This week, we wrapped up the linear regression topic by presenting projects in which we developed a model to predict a movie's success.

For my project, I looked at movies "Based on a True Story" and collected data to determine which features are the most influential to the Worldwide Gross of movies belonging to this category.

I used Beautiful Soup to scrape data from IMDB.com, BoxOfficeMojo.com, and TheNumbers.com, and found 10 features for movies Based on a True Story:

  1. MPAA Rating (G/PG/PG-13/R)
  2. Runtime
  3. IMDB Score
  4. Opening # Theaters (Domestic)
  5. Opening Gross (Domestic)
  6. Total # Theaters (Domestic)
  7. Total Gross (Domestic)
  8. Peak movie season (Categorical variable equal to 1 if released during summer/holidy season)
  9. Budget
  10. Genre (Action, Adventure, Biography, Comedy, Crime, Documentary, Drama, Family, History, Horror, Music, Mystery, Romance, Sport, Thriller, War, Western)



In order to develop an accurate predictive model, I began by performing Ordinary Least Squares regression incorporating all of my feautures in the model, and iteratively removing features that showed a p-value higher than a certain threshold (0.100). The initial models were applied to a training set of 70% of the movie data, and the results below show the models performance on the test set.

········

### WORK INSTRUCTIONS:
- 1) In the movie regression post, what p-value threshold was used when removing features from the model?
- 2) Please write out the movie regression post from "For my project, I" through "to this category.", inclusive.
- 3) Write what comes next in the movie regression post, picking up after its final sentence.
The items after this post come from a separate source.

········

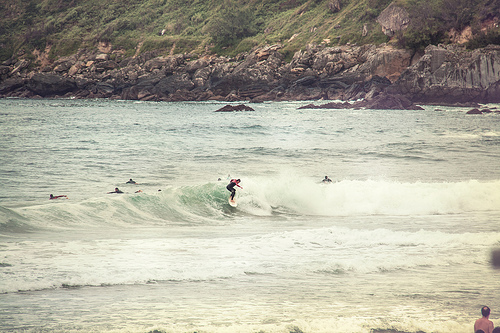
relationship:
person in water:
[126, 179, 137, 185] [1, 100, 499, 333]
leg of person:
[134, 190, 142, 193] [109, 188, 142, 194]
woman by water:
[494, 326, 499, 332] [1, 100, 499, 333]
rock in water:
[214, 105, 253, 112] [1, 100, 499, 333]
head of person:
[130, 178, 133, 182] [126, 179, 137, 185]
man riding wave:
[226, 179, 242, 202] [0, 179, 499, 232]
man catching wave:
[226, 179, 242, 202] [0, 179, 499, 232]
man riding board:
[226, 179, 242, 202] [229, 197, 237, 207]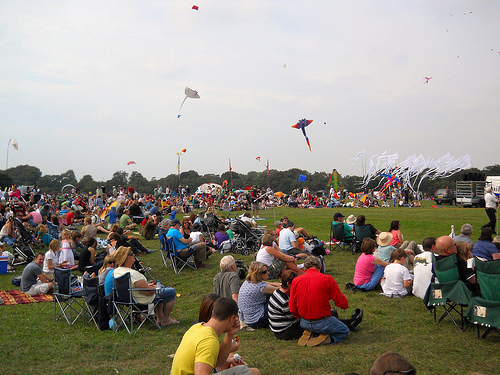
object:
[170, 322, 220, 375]
shirt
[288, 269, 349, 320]
shirt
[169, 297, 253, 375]
person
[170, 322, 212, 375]
back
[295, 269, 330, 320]
person's back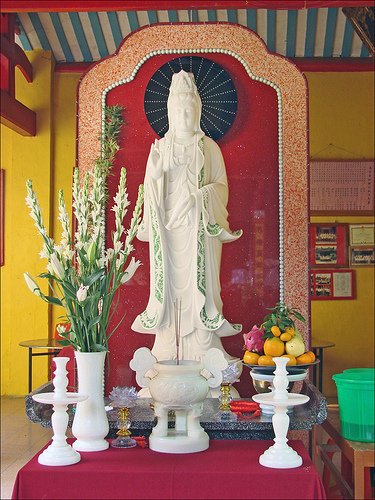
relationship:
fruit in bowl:
[296, 349, 316, 367] [243, 362, 320, 373]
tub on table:
[333, 368, 374, 440] [307, 402, 374, 499]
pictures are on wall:
[309, 157, 373, 301] [0, 52, 374, 393]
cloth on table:
[14, 435, 326, 498] [10, 434, 322, 498]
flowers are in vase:
[26, 107, 146, 350] [73, 348, 110, 455]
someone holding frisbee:
[132, 71, 242, 364] [165, 194, 192, 230]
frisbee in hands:
[165, 194, 192, 230] [167, 192, 196, 227]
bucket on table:
[333, 368, 374, 440] [307, 402, 374, 499]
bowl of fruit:
[243, 362, 320, 373] [241, 318, 318, 365]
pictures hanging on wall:
[309, 157, 373, 301] [0, 52, 374, 393]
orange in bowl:
[264, 336, 284, 357] [243, 362, 320, 373]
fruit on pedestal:
[241, 318, 318, 365] [249, 369, 309, 406]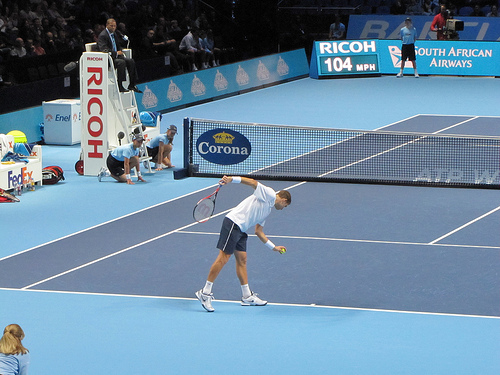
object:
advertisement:
[319, 41, 376, 54]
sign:
[195, 128, 252, 166]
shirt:
[224, 181, 279, 232]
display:
[319, 56, 378, 74]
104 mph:
[324, 56, 376, 72]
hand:
[218, 175, 231, 185]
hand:
[127, 179, 135, 185]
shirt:
[104, 28, 117, 53]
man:
[431, 5, 460, 41]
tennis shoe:
[240, 292, 267, 307]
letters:
[198, 141, 248, 155]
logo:
[86, 57, 104, 160]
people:
[97, 125, 177, 185]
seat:
[107, 123, 158, 149]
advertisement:
[195, 128, 251, 166]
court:
[0, 74, 498, 374]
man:
[96, 18, 142, 94]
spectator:
[178, 27, 203, 70]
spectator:
[154, 20, 169, 41]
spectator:
[204, 30, 223, 67]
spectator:
[148, 16, 171, 44]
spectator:
[117, 19, 132, 31]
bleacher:
[167, 80, 183, 103]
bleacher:
[141, 84, 158, 109]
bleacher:
[190, 74, 204, 98]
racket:
[193, 174, 229, 223]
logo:
[195, 128, 251, 167]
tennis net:
[178, 111, 499, 192]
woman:
[1, 322, 31, 375]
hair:
[0, 323, 30, 357]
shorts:
[215, 217, 248, 255]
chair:
[79, 51, 160, 177]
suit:
[97, 29, 138, 85]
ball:
[280, 248, 286, 254]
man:
[195, 174, 292, 311]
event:
[79, 94, 484, 319]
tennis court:
[0, 74, 499, 374]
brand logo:
[195, 128, 252, 166]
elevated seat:
[79, 43, 161, 176]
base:
[79, 52, 159, 176]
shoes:
[194, 289, 215, 312]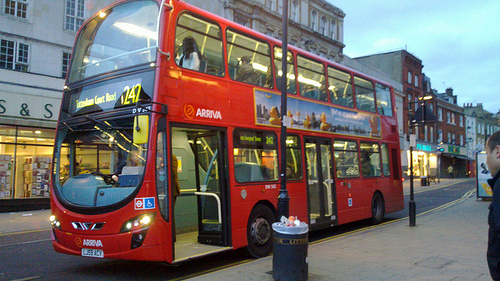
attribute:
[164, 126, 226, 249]
doorway — open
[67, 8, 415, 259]
bus — red, double decker, 2 levels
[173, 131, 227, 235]
door — opened, open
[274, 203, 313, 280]
trash can — black, grey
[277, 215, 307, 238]
trash bag — white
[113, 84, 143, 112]
247 — number, yellow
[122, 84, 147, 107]
number — green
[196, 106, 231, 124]
letters — white, yellow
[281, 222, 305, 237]
bag — white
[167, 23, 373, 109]
windows — passenger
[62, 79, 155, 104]
display — marquee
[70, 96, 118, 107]
lettering — green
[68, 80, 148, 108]
lights — yellow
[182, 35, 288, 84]
people — sitting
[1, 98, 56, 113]
letters — black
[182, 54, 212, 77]
shirt — white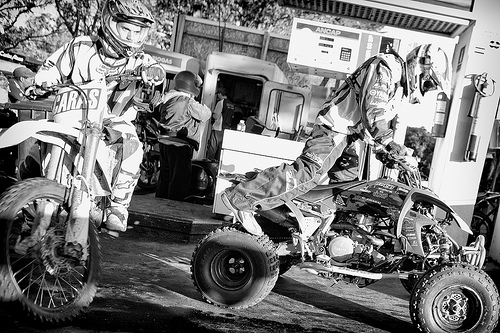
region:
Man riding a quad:
[224, 18, 498, 305]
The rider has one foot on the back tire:
[207, 39, 468, 268]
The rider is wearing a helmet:
[386, 34, 462, 105]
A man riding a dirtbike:
[3, 6, 182, 316]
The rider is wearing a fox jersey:
[8, 1, 169, 110]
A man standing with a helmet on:
[149, 52, 217, 204]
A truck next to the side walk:
[128, 44, 318, 187]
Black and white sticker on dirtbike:
[44, 84, 104, 113]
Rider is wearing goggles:
[398, 32, 463, 120]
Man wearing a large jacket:
[153, 61, 208, 192]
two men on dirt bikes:
[10, 5, 484, 312]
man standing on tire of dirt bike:
[180, 8, 485, 322]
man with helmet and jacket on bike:
[322, 17, 468, 234]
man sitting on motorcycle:
[20, 3, 215, 257]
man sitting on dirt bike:
[26, 7, 181, 282]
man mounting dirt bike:
[213, 18, 493, 302]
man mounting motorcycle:
[245, 8, 498, 285]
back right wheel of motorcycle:
[181, 203, 293, 318]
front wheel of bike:
[397, 230, 494, 329]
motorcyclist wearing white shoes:
[210, 180, 285, 240]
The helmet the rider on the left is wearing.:
[100, 1, 151, 56]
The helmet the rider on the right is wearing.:
[413, 42, 453, 97]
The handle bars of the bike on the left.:
[16, 77, 155, 127]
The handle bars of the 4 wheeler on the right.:
[380, 135, 428, 185]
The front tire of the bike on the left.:
[8, 170, 96, 323]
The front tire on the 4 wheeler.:
[400, 261, 490, 332]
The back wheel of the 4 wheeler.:
[191, 231, 281, 315]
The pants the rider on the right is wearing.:
[237, 106, 333, 213]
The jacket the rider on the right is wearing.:
[347, 39, 414, 141]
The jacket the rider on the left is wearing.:
[43, 47, 151, 142]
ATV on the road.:
[219, 148, 488, 325]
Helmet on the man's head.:
[394, 38, 447, 116]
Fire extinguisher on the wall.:
[460, 64, 495, 164]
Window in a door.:
[255, 63, 309, 143]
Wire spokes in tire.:
[2, 165, 114, 326]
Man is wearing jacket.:
[158, 55, 205, 205]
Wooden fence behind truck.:
[170, 18, 287, 77]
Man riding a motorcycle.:
[2, 0, 154, 328]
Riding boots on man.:
[55, 1, 145, 237]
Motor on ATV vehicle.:
[311, 168, 409, 293]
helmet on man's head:
[92, 2, 161, 59]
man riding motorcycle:
[2, 0, 197, 315]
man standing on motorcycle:
[184, 39, 493, 328]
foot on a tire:
[187, 181, 283, 311]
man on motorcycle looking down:
[192, 34, 499, 330]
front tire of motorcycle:
[2, 180, 109, 331]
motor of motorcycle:
[317, 209, 403, 277]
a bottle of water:
[234, 116, 251, 133]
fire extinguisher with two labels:
[431, 88, 447, 145]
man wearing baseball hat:
[3, 64, 45, 101]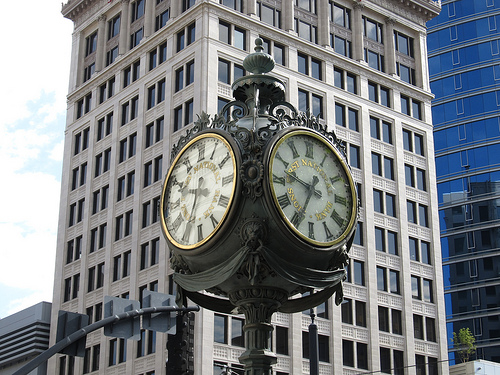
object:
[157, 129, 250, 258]
clocks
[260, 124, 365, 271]
clock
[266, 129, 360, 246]
face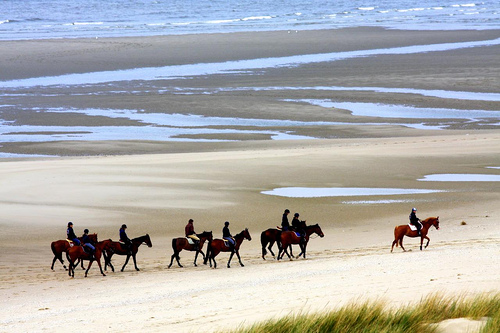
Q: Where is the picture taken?
A: A beach.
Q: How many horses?
A: Eight.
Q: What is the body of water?
A: An ocean.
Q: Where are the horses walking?
A: On shore.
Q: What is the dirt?
A: Sand.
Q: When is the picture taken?
A: Daytime.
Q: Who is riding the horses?
A: People.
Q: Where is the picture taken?
A: On a beach.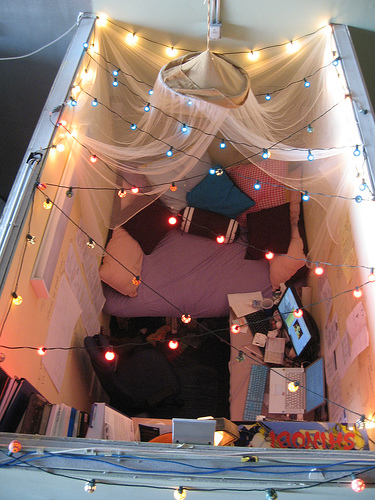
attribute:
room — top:
[17, 221, 337, 477]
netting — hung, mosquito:
[63, 137, 338, 198]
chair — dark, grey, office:
[78, 331, 183, 405]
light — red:
[130, 184, 145, 197]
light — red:
[94, 349, 133, 366]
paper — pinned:
[339, 251, 359, 284]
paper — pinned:
[344, 302, 372, 365]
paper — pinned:
[314, 280, 333, 326]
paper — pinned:
[322, 312, 338, 359]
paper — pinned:
[333, 332, 350, 380]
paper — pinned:
[324, 345, 344, 384]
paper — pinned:
[325, 377, 342, 416]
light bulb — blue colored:
[299, 190, 310, 201]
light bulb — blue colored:
[249, 175, 272, 198]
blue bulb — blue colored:
[218, 136, 232, 150]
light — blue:
[261, 89, 274, 103]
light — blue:
[90, 98, 99, 108]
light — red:
[264, 249, 275, 261]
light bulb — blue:
[249, 176, 268, 199]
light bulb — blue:
[204, 162, 221, 181]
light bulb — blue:
[155, 141, 176, 161]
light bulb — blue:
[257, 88, 275, 105]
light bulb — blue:
[87, 91, 101, 111]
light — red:
[166, 214, 178, 226]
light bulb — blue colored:
[288, 40, 300, 56]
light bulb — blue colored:
[246, 48, 258, 61]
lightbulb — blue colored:
[90, 98, 98, 106]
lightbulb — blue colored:
[179, 123, 187, 133]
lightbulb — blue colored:
[129, 122, 137, 128]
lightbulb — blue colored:
[260, 153, 269, 159]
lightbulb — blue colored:
[303, 149, 315, 161]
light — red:
[180, 195, 266, 272]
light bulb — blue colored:
[210, 167, 215, 175]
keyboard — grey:
[240, 361, 270, 422]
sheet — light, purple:
[102, 227, 312, 321]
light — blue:
[300, 193, 310, 201]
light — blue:
[129, 122, 139, 131]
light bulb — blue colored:
[264, 93, 270, 102]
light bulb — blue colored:
[89, 98, 99, 105]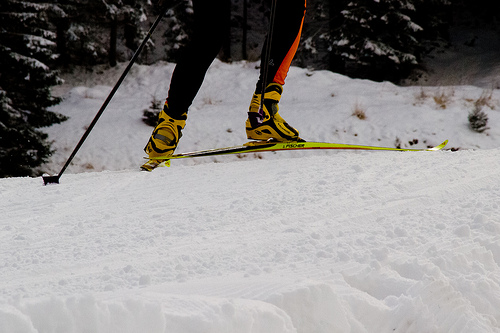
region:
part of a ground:
[265, 202, 317, 266]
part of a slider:
[302, 134, 341, 178]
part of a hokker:
[47, 73, 154, 229]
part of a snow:
[258, 207, 310, 290]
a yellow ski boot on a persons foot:
[140, 107, 187, 162]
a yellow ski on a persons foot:
[174, 142, 454, 161]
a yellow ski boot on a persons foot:
[245, 79, 302, 144]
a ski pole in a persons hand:
[40, 1, 176, 188]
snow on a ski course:
[3, 150, 495, 329]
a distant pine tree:
[296, 0, 428, 81]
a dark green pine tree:
[0, 0, 66, 174]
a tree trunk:
[106, 0, 120, 61]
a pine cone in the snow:
[468, 113, 490, 135]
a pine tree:
[34, 0, 104, 74]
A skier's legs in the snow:
[20, 0, 455, 222]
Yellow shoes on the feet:
[254, 80, 309, 165]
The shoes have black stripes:
[245, 111, 290, 143]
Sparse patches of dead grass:
[408, 84, 476, 119]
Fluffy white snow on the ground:
[123, 185, 344, 312]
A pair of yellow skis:
[137, 131, 448, 178]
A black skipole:
[18, 22, 167, 187]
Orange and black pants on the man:
[248, 4, 316, 88]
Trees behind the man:
[8, 33, 68, 158]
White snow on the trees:
[17, 29, 54, 77]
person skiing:
[37, 14, 472, 219]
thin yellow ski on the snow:
[154, 130, 466, 162]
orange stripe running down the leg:
[272, 7, 307, 92]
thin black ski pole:
[34, 27, 154, 196]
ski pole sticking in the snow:
[40, 27, 165, 194]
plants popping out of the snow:
[409, 73, 454, 107]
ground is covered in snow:
[4, 77, 490, 328]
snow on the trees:
[16, 25, 57, 52]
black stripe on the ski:
[192, 135, 288, 156]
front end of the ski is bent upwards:
[433, 132, 457, 152]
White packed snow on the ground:
[373, 196, 449, 246]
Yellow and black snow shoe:
[247, 94, 295, 136]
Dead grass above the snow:
[418, 85, 499, 127]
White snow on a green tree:
[0, 53, 48, 146]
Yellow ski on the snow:
[226, 142, 388, 152]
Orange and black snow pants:
[256, 11, 304, 85]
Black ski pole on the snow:
[38, 73, 123, 185]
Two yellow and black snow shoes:
[143, 94, 290, 156]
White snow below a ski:
[193, 167, 453, 187]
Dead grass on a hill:
[326, 86, 489, 132]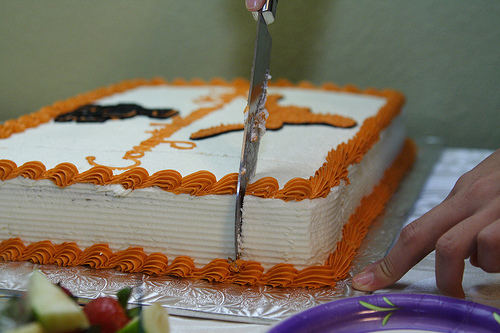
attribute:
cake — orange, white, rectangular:
[2, 77, 418, 289]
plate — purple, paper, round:
[266, 292, 497, 331]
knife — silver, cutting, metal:
[233, 0, 287, 268]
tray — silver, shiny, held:
[2, 130, 446, 321]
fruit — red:
[83, 294, 130, 332]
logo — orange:
[193, 95, 356, 143]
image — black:
[57, 102, 182, 122]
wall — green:
[3, 1, 498, 147]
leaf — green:
[118, 284, 140, 320]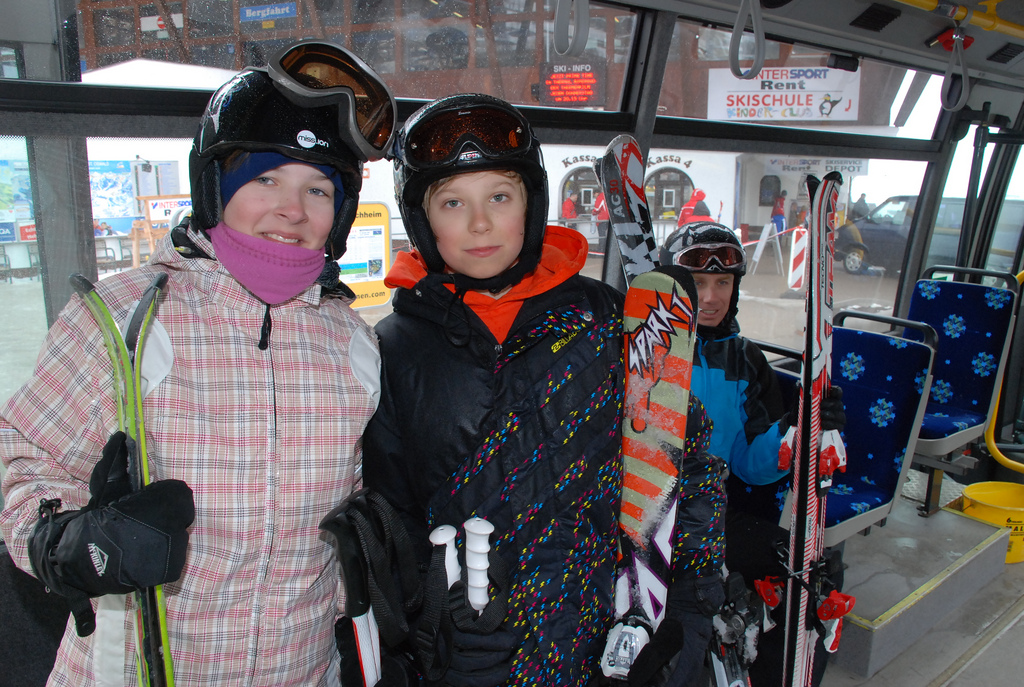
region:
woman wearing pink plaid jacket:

········

### ANSWERS IN ORDER:
- 1) 0.100

- 2)
For my project, I looked at movies "Based on a True Story" and collected data to determine which features are the most influential to the Worldwide Gross of movies belonging to this category.

- 3)
The final model showed that the most influential features were Total # Theaters, Total Gross, Budget, and the Romance genre:

Final Model Summary


This can be illustrated by the linear relationship between these feautures in the raw data as shown below:

Raw Data Trends


The model predictions proved to be accurate overall, as can be seen by the Fit plot below (red = model prediction, blue = raw data, black = 95% confidence interval).

Model Fit


The residuals in this model increased in magnitude somewhat as the predicted Worldwide Gross increased, mainly because there was a lower density of data in this section for the model to predict. Additionally, it is always challenging to obtain accurate predictions for more extreme outcomes.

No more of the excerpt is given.